30 September 2002
Started working on a new binding for ORBit2 about a week ago. The existing orbit-python port to ORBit2 is a little crufty, and doesn't take advantage of the new features in ORBit2. So far things have looked fairly promising, but I have turned up a number of ORBit2 bugs related to the use of typelibs. Some of them are pretty weird (such as bug 93928 and bug 94513), while others indicate defficiencies in the current typelib implementation itself (bug 93725). I don't know if I will be able to get it to a usable state when compiled with ORBit2 2.4.x, so I might have to wait til GNOME 2.2 before using these in the GNOME Python bindings.

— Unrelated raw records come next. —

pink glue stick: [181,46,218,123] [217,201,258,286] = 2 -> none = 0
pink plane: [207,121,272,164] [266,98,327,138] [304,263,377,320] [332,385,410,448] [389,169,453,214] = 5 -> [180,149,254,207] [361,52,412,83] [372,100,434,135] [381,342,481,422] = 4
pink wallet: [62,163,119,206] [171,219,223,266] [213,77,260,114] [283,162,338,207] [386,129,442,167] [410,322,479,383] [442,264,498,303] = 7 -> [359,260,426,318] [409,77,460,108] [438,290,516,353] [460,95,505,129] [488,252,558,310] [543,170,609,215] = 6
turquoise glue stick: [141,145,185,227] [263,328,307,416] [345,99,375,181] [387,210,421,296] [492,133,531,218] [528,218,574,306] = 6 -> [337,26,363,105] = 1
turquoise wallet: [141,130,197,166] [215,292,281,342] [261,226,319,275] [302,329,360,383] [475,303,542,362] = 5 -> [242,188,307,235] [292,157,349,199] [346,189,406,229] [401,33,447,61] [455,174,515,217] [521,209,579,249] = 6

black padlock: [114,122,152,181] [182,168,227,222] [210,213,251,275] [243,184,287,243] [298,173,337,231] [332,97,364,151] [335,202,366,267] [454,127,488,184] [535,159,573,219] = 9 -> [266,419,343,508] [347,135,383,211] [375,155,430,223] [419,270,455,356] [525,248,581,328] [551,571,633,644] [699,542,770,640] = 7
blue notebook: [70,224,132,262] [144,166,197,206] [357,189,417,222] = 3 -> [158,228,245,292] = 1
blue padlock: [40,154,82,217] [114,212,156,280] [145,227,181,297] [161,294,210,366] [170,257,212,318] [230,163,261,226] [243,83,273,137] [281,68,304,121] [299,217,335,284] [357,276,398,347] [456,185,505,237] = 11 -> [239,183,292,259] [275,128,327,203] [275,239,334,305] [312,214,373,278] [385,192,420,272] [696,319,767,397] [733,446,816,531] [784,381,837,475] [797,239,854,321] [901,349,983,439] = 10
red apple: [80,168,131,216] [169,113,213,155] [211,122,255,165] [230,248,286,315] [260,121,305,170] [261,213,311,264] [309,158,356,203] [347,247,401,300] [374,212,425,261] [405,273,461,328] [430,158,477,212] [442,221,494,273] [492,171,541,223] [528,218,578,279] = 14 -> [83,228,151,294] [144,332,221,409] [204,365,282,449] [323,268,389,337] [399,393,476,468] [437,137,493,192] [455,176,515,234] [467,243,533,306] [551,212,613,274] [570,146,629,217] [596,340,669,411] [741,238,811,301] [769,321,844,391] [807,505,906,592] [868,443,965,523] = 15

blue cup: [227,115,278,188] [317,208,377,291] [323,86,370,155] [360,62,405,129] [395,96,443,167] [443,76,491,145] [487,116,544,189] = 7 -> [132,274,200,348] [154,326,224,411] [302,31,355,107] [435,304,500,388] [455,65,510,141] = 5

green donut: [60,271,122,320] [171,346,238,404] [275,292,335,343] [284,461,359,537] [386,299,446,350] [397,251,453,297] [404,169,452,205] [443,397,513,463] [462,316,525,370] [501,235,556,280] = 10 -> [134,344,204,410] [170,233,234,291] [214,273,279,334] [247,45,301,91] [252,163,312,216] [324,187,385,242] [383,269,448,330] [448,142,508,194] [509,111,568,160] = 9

Other than the bugs, I have a mostly working client side binding that
generates stubs at runtime from typelibs, and have a little code for the
server side. I am looking at doing a custom object adaptor at the
moment, rather than getting it to work with the POA (it won't prevent
using POA in the future). The API would probably be as simple as
"objref = create_servant(repo_id, instance)
", which would create and
activate a new servant that delegated all method calls to instance
(which could be of any class -- the only constraint being that it
implement the required methods), and returned an object reference. This
should be enough for most cases.
Weird Bug Reports
Some people send in very weird bug reports. This morning, I received bug 94576 which seems to have nothing to do with the package it was filed against, has a stack trace from some weird custom app (I guess), and talks about Anna Kournikova a bit. I don't know why people send in bug reports that are obviously useless -- it is a waste of their time and mine.